New Delhi, July 13: Simple but well-crafted, periodic guidance to diabetes patients from non-physician care coordinators, when added to standard treatment, may help them achieve better blood sugar control than medications alone, a multi-city study from India suggests.
The findings demonstrate an intervention that does not require any new or expensive drugs but enhances patients' likelihood of managing their diabetes better through support from trained non-doctor health workers, the doctors who conducted the study say.
Patients who received such guidance showed significant improvements in blood sugar, blood pressure and cholesterol levels that would reduce their risk of developing serious diabetes complications such as heart disease, kidney failure, eye disease and limb amputations.
"This was a real-life study. It shows a pragmatic intervention relevant to India's burgeoning diabetes problem and replicable on a large scale," Nikhil Tandon, professor of endocrinology at AIIMS, New Delhi, and one of the study's coordinators, told The Telegraph.
Endocrinologists estimate that India has over 60 million patients with diabetes, a figure expected to rise above 80 million by 2025. Medical studies suggest that only three in 10 diabetes patients in India manage to keep their sugar levels at desired levels.
"Glucose control (even among patients with diagnosed diabetes who take regular medications) is poor and there have been no major improvements in this situation over the past 10 to 15 years," Tandon said.

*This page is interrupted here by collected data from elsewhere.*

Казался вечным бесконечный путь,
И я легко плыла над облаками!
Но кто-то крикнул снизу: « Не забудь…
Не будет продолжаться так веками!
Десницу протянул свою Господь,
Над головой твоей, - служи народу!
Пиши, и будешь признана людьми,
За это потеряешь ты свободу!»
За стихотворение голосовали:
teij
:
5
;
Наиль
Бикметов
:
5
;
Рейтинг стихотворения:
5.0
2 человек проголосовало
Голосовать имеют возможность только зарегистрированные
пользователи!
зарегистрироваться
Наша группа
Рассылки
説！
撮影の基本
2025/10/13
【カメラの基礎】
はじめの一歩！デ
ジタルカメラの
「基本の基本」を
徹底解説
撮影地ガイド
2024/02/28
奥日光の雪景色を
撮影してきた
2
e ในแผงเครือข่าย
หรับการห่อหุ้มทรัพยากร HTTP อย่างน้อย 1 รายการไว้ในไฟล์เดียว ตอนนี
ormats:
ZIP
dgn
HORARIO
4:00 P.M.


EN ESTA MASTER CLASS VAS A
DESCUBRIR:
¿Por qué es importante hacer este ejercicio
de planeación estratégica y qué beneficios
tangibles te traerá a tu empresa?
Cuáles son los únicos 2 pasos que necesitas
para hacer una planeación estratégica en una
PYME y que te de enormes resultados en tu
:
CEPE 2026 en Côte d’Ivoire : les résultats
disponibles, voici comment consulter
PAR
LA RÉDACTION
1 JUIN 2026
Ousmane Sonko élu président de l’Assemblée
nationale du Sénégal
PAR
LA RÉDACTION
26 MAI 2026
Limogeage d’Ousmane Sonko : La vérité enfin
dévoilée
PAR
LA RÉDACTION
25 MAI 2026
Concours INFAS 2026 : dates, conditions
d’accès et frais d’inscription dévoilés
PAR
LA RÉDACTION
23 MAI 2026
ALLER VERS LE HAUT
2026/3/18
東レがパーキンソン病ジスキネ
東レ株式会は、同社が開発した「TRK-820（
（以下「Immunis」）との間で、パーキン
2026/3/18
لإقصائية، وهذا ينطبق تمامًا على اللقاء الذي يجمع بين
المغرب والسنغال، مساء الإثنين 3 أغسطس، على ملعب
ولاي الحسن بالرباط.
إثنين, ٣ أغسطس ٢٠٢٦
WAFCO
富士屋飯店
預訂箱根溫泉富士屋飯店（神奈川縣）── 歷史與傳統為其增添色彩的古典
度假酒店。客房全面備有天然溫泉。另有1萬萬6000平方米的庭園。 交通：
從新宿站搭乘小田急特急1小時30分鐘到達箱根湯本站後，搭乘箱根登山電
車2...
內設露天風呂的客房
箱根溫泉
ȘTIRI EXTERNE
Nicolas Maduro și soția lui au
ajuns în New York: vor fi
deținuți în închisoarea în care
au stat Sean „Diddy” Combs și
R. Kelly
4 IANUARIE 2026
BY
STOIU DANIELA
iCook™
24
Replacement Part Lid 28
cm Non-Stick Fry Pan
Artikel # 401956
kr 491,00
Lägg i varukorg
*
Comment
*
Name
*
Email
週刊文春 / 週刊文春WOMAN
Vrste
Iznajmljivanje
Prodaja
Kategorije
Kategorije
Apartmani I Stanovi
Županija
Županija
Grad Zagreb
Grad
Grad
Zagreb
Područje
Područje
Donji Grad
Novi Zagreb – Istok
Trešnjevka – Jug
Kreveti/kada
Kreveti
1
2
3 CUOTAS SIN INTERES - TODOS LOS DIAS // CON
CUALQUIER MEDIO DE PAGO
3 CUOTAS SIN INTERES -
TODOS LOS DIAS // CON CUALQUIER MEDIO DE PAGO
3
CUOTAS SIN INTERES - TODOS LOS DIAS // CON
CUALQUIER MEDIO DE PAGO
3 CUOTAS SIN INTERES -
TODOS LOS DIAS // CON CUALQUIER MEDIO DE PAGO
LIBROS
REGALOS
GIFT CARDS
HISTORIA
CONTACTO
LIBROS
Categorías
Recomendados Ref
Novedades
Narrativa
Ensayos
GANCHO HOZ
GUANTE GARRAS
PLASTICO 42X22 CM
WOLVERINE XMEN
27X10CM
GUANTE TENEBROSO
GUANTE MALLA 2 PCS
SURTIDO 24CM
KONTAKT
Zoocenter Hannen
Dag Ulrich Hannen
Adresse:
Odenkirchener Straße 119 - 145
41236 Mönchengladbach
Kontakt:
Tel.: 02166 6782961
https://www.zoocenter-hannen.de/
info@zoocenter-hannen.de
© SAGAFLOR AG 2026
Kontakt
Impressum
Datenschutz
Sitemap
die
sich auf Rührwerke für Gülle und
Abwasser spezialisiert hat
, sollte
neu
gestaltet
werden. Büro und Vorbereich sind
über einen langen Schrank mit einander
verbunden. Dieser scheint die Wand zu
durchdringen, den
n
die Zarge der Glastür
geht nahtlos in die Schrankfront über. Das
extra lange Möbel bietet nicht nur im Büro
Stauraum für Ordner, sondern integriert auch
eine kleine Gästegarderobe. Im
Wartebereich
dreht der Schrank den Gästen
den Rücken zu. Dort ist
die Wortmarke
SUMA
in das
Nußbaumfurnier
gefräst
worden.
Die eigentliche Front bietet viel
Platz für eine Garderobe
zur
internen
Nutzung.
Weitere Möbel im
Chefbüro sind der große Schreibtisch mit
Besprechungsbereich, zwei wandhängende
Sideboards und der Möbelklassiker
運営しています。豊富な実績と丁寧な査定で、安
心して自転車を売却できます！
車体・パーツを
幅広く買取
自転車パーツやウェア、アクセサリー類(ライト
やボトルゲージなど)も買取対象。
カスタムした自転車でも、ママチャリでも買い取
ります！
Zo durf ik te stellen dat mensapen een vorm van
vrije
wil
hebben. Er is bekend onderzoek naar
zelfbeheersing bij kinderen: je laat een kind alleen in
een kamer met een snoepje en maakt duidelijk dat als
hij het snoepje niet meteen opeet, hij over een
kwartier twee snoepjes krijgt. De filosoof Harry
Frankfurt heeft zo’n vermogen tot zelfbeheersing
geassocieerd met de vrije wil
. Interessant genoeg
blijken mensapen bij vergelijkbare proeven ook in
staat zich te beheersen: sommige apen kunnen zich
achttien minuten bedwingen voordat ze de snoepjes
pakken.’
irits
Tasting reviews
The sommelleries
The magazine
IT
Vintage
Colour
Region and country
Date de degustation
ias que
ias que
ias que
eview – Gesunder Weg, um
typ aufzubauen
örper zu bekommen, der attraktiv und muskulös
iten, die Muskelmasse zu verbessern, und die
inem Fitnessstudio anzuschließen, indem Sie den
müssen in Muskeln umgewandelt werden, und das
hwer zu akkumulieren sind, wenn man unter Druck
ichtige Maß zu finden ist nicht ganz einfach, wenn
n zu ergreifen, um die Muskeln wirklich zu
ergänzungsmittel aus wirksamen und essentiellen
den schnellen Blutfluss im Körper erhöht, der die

In their study, doctors from diabetes clinics in Bangalore, Chennai, Mumbai and other cities picked 1,146 patients and offered 575 of them special non-physician intervention in addition to standard care. They then compared these patients' progress with the remaining 571 who had received only standard care.
Their results, published this week in the Annals of Internal Medicine, showed that twice as many patients who had received non-physician intervention achieved the desired blood sugar levels compared with those who received only standard care.
"We've not added anything new. What needs to be done was implemented in an efficient way," said Dorairaj Prabhakaran, a senior cardiologist and director of the New Delhi-based Centre for Chronic Disease Control who was another coordinator of the study.
"The non-physician care coordinators serve as the interface between doctors and patients," Prabhakaran said. "Doctors are often busy and unable to provide adequate and detailed lifestyle guidance to patients, which the care coordinators were tasked to do."
The care coordinators used a computer-based system to track patients' records, document their needs and remind them of future follow-up visits with doctors, and provided regular guidance on diet, exercise and tobacco reduction, among other advisories.
The researchers say their results are all the more significant because the study did not financially support any component of diabetes care. This ensured that the patients were not in any way incentivised to play along with their care coordinators.
"The patients were expected to come on their own for blood tests and review by doctors; they had to pay for their blood tests, medication and, for those attending private clinics, the consultation fees of doctors," Tandon said.
The care coordinators were non-physicians, trained in allied health fields such as dietetics or social work with less than six months' experience in the health-care sector. They were able to join the study with only three days' training.